Another recipient of Tony’s mentorship said, “I arrived in Davidson disoriented and lonely. I discovered a special Sunday School class with a special teacher. There was real intellectual life in that class and probing questions were not frowned upon but encouraged and supported. A sense of peace washed over me, and a gray veil began to lift. Maybe I could find happiness in this quirky place, find a way to belong, find my footing. This compassionate and intuitive teacher gave me my first glimpse of that possibility. Thank you, teacher.”

When DavidsonLearns was begun, its board turned to Tony to see if he would offer a class on writing poetry, essentially as a volunteer. The class filled up within hours. His adult learners respond to him by making themselves into writers’ groups, returning to his classes, and publishing poetry of their own. Tony is teaching for DavidsonLearns again this fall, and he is teaching the Covenant class, both of which he calls a “great joy.”

Tony will tell you that these experiences have given him more than he has received.
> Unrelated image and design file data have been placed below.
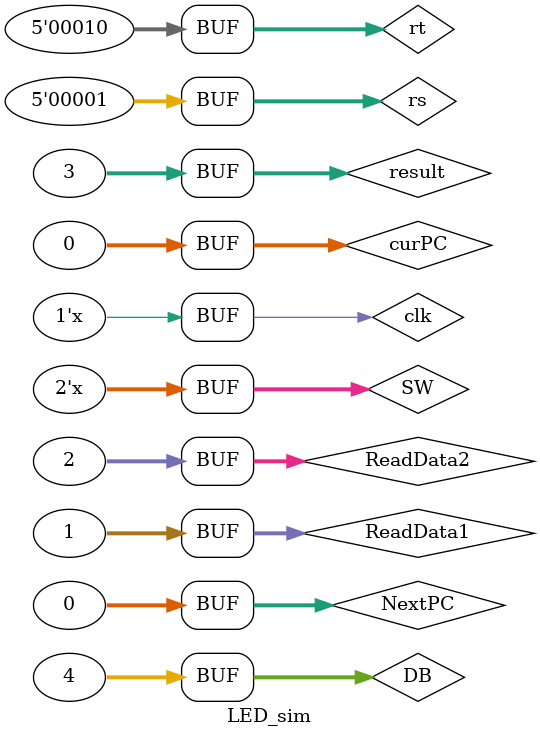
<source format=v>
`timescale 1ns / 1ps


module LED_sim;
    reg clk;
    reg [1:0] SW;
    reg [31:0] curPC;
    reg [31:0] NextPC;
    reg [4:0] rs;
    reg [31:0] ReadData1;
    reg [4:0] rt;
    reg [31:0] ReadData2;
    reg [31:0] result;
    reg [31:0] DB;
    wire [6:0] a_to_g;
    wire [3:0] pos;
    LED_top T3 (.clk(clk),.SW(SW),.curPC(curPC),.NextPC(NextPC),.rs(rs),
                    .ReadData1(ReadData1),.rt(rt),.ReadData2(ReadData2),
                    .result(result),.DB(DB),.a_to_g(a_to_g),.pos(pos)
                    );
    initial begin
    clk=0;
    SW=0;
    curPC=0;
    NextPC=0;
    rs=1;
    ReadData1=1;
    rt=2;
    ReadData2=2;
    result =3;
    DB=4;
    end
    always begin
    #10; clk =~clk;
    end
    always begin
    #50;
    SW = SW+1;
    end
endmodule

</source>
He has learned that it is important to do what you love to do because it is what keeps you alive. People tell him to take it easy and rest, but he wants to lead a life of purpose and for him, teaching and volunteering are an important part of that purpose, from book clubs to DavidsonLearns, churches, the Red Cross, and the town, Tony wants to do it.

And for that, we say, thank you, Tony! Thank you for being our friend for life. Thank you for finding your way down south, for making Davidson your home, for giving of yourself and your talents so freely, for loving us and showing us that in hundreds of ways. We love you back. And we are so happy that you are this year’s recipient of the G. Jackson Burney Community Service Award.

Abbott and former recipients of the Burney Award pose with the Burney family. (front, l-r) Paula Kelton, Leland Park, Bernice Houston, Tony Abbott, Ralph Quackenbush, Pam Maier (back l-r) Sterling Martin, Bill Giduz, Carson Burney, Mike Burney, Lisa Burney, Eddie Beach, Connie Beach.